• DATASET EXTRACT:
━━━━━━━━━━━━━━━━━━━━

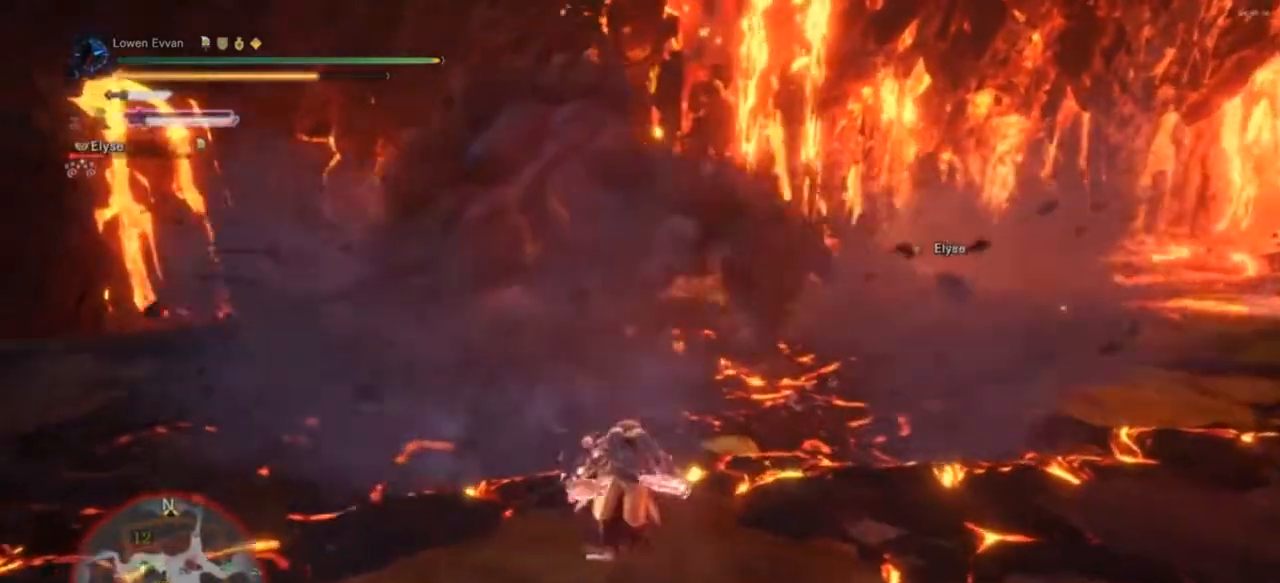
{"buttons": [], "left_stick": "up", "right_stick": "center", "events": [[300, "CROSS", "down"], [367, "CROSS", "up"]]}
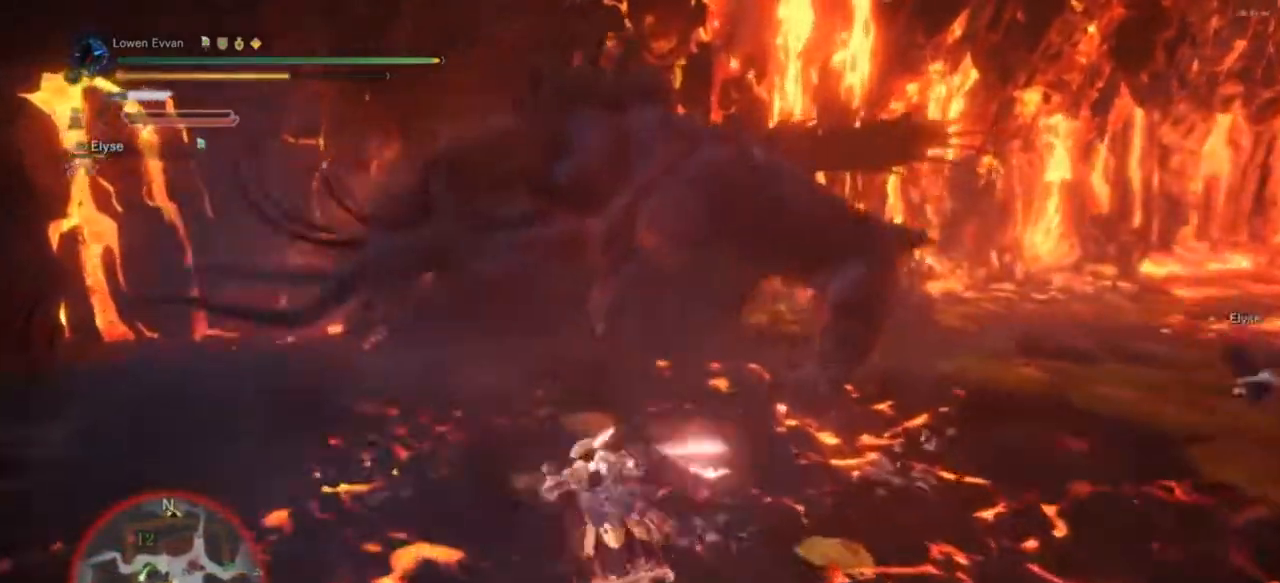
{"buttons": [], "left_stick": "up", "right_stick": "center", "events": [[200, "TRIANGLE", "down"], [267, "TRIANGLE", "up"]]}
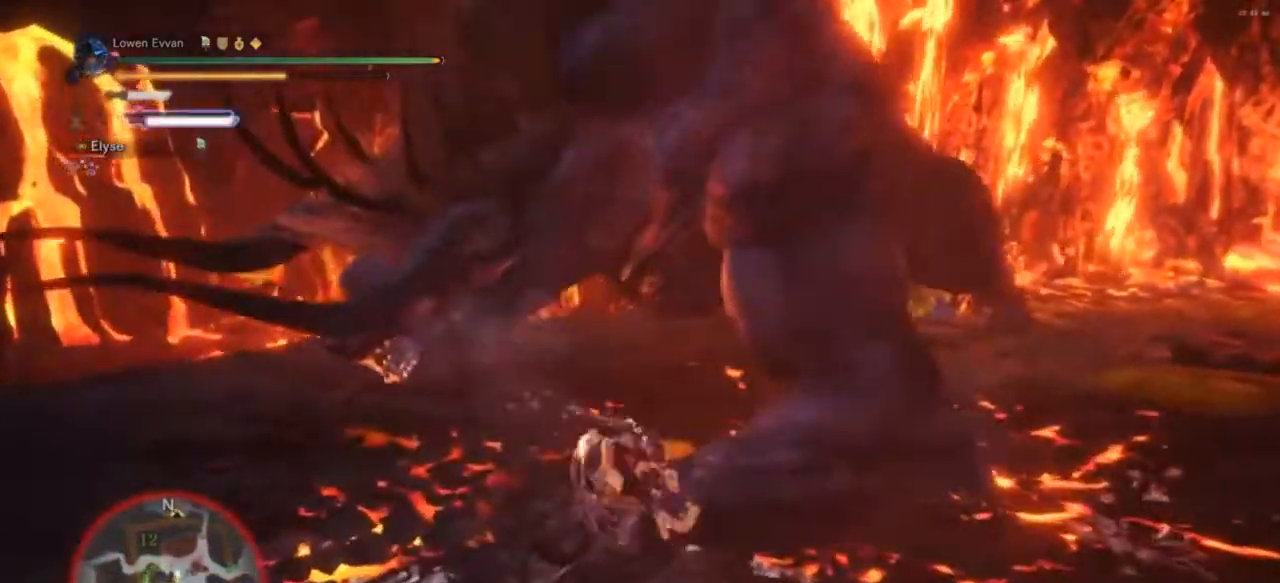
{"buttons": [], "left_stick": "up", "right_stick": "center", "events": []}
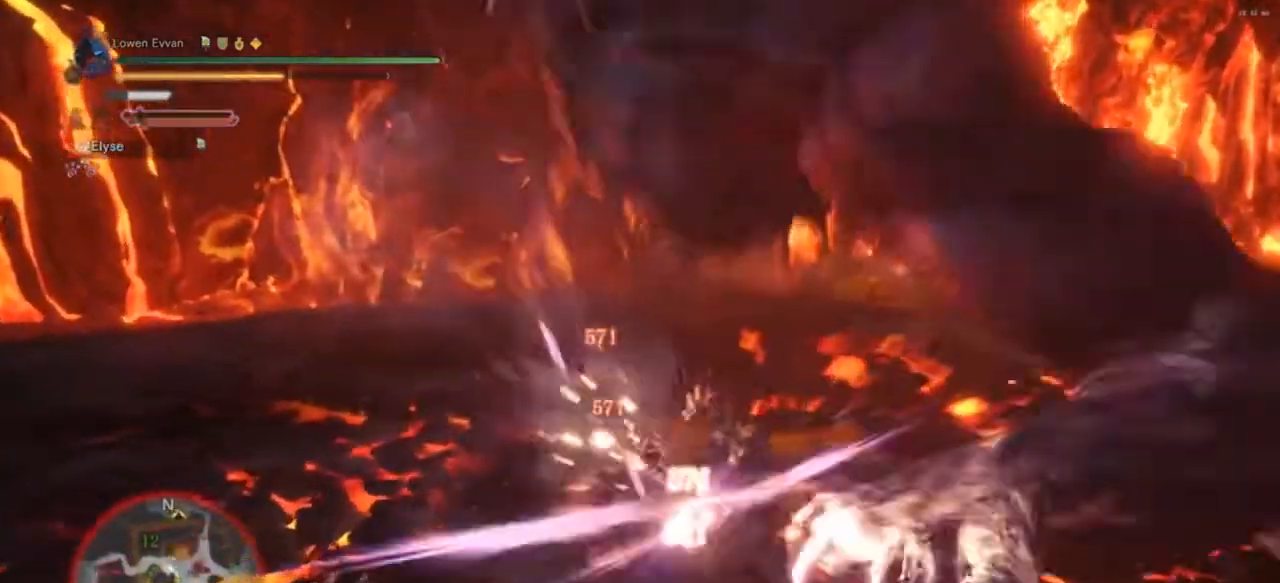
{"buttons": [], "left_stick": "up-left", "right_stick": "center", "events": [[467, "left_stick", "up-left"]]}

━━━━━━━━━━━━━━━━━━━━

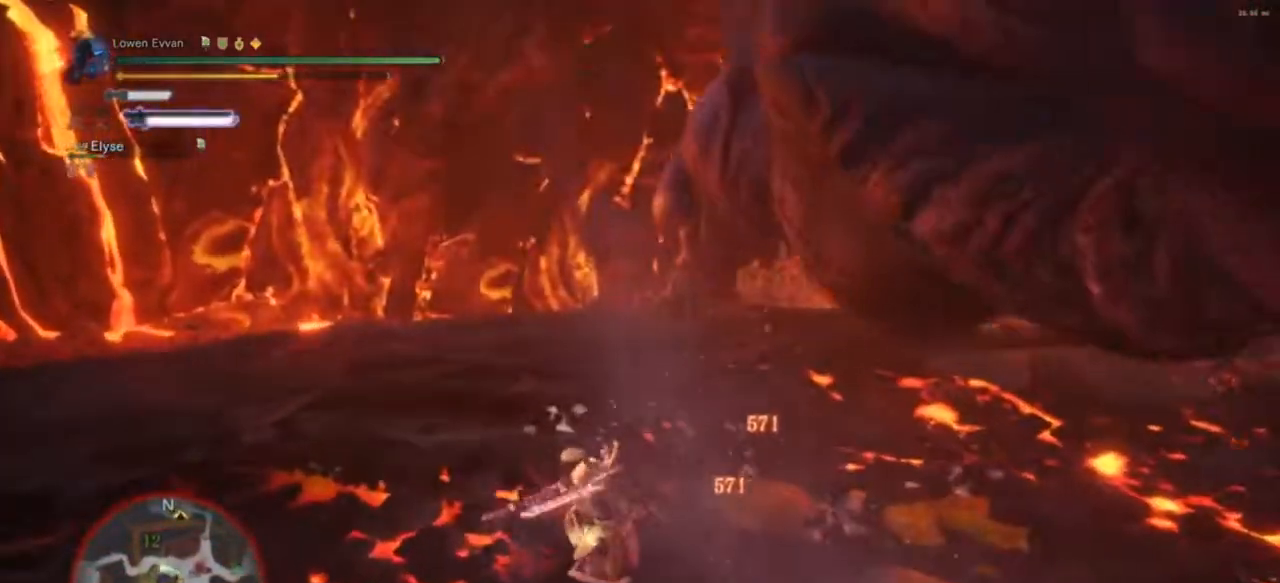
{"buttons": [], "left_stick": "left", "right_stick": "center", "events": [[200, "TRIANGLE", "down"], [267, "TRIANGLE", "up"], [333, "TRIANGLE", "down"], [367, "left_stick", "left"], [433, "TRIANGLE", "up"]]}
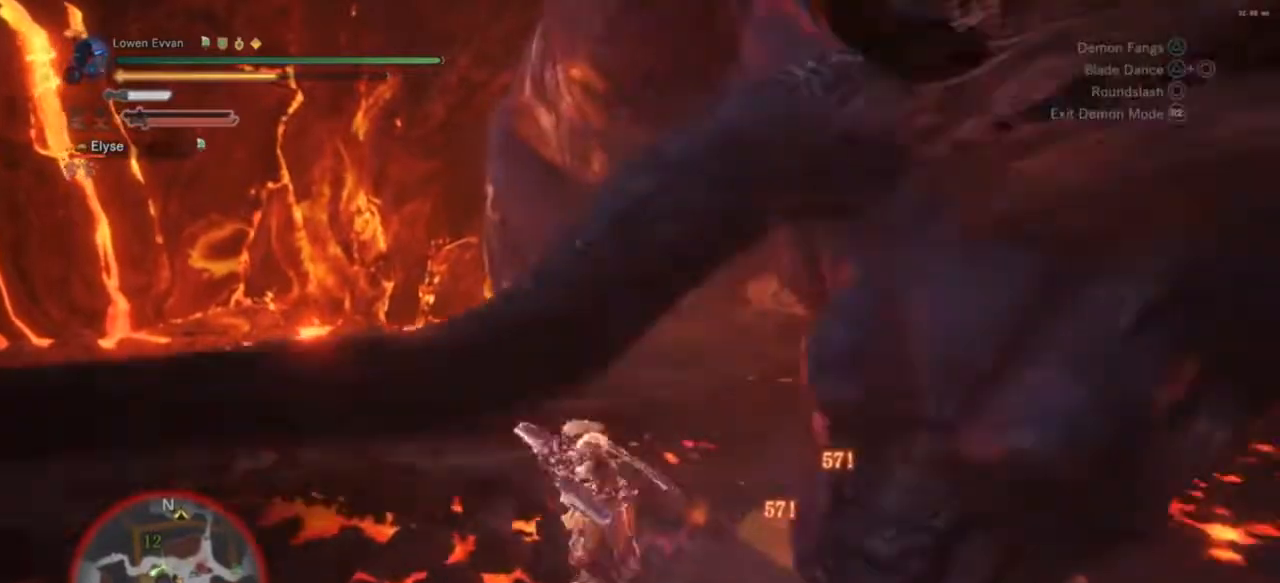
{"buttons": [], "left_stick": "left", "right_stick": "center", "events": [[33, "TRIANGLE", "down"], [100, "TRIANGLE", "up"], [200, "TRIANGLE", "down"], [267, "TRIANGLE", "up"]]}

━━━━━━━━━━━━━━━━━━━━

• YOUR INSTRUCTIONS: Each line that includes "down" counts once; state how many such lines the listing has, with no other words.

• EXERCISE ANSWER: 4